Stated exercise =
In the data below, switch each "Q0" to "Q1" and write the data out again with everything else left as it is.
*-*-*
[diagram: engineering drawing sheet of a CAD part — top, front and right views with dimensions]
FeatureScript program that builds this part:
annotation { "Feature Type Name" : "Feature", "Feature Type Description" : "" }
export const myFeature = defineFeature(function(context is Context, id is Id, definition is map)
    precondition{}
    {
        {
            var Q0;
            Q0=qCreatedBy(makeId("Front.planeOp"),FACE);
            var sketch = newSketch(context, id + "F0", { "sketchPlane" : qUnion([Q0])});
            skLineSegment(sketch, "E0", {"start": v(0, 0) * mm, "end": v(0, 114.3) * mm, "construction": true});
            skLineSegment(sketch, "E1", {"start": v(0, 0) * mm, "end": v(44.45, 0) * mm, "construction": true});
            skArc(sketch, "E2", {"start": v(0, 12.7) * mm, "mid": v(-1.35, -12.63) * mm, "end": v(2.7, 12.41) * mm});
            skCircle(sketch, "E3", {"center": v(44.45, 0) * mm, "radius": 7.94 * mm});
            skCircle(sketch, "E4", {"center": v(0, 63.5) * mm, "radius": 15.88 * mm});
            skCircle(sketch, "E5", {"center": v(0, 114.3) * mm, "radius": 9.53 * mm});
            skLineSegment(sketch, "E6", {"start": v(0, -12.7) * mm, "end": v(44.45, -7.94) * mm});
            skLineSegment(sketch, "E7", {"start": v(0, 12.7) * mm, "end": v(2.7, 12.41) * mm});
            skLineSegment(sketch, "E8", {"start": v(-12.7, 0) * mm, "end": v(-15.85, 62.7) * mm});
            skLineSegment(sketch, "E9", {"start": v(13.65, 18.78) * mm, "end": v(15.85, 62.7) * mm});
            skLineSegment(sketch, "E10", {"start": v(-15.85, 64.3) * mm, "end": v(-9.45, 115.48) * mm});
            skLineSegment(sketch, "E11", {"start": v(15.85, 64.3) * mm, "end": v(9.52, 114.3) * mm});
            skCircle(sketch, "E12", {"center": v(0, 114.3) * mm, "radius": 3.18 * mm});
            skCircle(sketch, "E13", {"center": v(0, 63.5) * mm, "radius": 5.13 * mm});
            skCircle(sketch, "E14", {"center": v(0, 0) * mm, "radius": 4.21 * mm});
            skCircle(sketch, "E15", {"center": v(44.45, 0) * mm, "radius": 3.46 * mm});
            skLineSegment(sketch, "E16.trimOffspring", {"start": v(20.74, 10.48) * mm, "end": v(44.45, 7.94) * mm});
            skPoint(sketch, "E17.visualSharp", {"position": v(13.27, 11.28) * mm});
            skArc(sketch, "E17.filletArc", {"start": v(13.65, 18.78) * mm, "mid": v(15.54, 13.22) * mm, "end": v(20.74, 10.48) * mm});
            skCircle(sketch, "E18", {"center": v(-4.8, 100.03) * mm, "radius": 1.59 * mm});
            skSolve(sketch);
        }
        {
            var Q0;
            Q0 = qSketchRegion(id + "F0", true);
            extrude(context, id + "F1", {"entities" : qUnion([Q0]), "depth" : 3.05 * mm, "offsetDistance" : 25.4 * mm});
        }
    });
*-*-*
Solution to this exercise =
[diagram: engineering drawing sheet of a CAD part — top, front and right views with dimensions]
FeatureScript program that builds this part:
annotation { "Feature Type Name" : "Feature", "Feature Type Description" : "" }
export const myFeature = defineFeature(function(context is Context, id is Id, definition is map)
    precondition{}
    {
        {
            var Q1;
            Q1=qCreatedBy(makeId("Front.planeOp"),FACE);
            var sketch = newSketch(context, id + "F0", { "sketchPlane" : qUnion([Q1])});
            skLineSegment(sketch, "E0", {"start": v(0, 0) * mm, "end": v(0, 114.3) * mm, "construction": true});
            skLineSegment(sketch, "E1", {"start": v(0, 0) * mm, "end": v(44.45, 0) * mm, "construction": true});
            skArc(sketch, "E2", {"start": v(0, 12.7) * mm, "mid": v(-1.35, -12.63) * mm, "end": v(2.7, 12.41) * mm});
            skCircle(sketch, "E3", {"center": v(44.45, 0) * mm, "radius": 7.94 * mm});
            skCircle(sketch, "E4", {"center": v(0, 63.5) * mm, "radius": 15.88 * mm});
            skCircle(sketch, "E5", {"center": v(0, 114.3) * mm, "radius": 9.53 * mm});
            skLineSegment(sketch, "E6", {"start": v(0, -12.7) * mm, "end": v(44.45, -7.94) * mm});
            skLineSegment(sketch, "E7", {"start": v(0, 12.7) * mm, "end": v(2.7, 12.41) * mm});
            skLineSegment(sketch, "E8", {"start": v(-12.7, 0) * mm, "end": v(-15.85, 62.7) * mm});
            skLineSegment(sketch, "E9", {"start": v(13.65, 18.78) * mm, "end": v(15.85, 62.7) * mm});
            skLineSegment(sketch, "E10", {"start": v(-15.85, 64.3) * mm, "end": v(-9.45, 115.48) * mm});
            skLineSegment(sketch, "E11", {"start": v(15.85, 64.3) * mm, "end": v(9.52, 114.3) * mm});
            skCircle(sketch, "E12", {"center": v(0, 114.3) * mm, "radius": 3.18 * mm});
            skCircle(sketch, "E13", {"center": v(0, 63.5) * mm, "radius": 5.13 * mm});
            skCircle(sketch, "E14", {"center": v(0, 0) * mm, "radius": 4.21 * mm});
            skCircle(sketch, "E15", {"center": v(44.45, 0) * mm, "radius": 3.46 * mm});
            skLineSegment(sketch, "E16.trimOffspring", {"start": v(20.74, 10.48) * mm, "end": v(44.45, 7.94) * mm});
            skPoint(sketch, "E17.visualSharp", {"position": v(13.27, 11.28) * mm});
            skArc(sketch, "E17.filletArc", {"start": v(13.65, 18.78) * mm, "mid": v(15.54, 13.22) * mm, "end": v(20.74, 10.48) * mm});
            skCircle(sketch, "E18", {"center": v(-4.8, 100.03) * mm, "radius": 1.59 * mm});
            skSolve(sketch);
        }
        {
            var Q1;
            Q1 = qSketchRegion(id + "F0", true);
            extrude(context, id + "F1", {"entities" : qUnion([Q1]), "depth" : 3.05 * mm, "offsetDistance" : 25.4 * mm});
        }
    });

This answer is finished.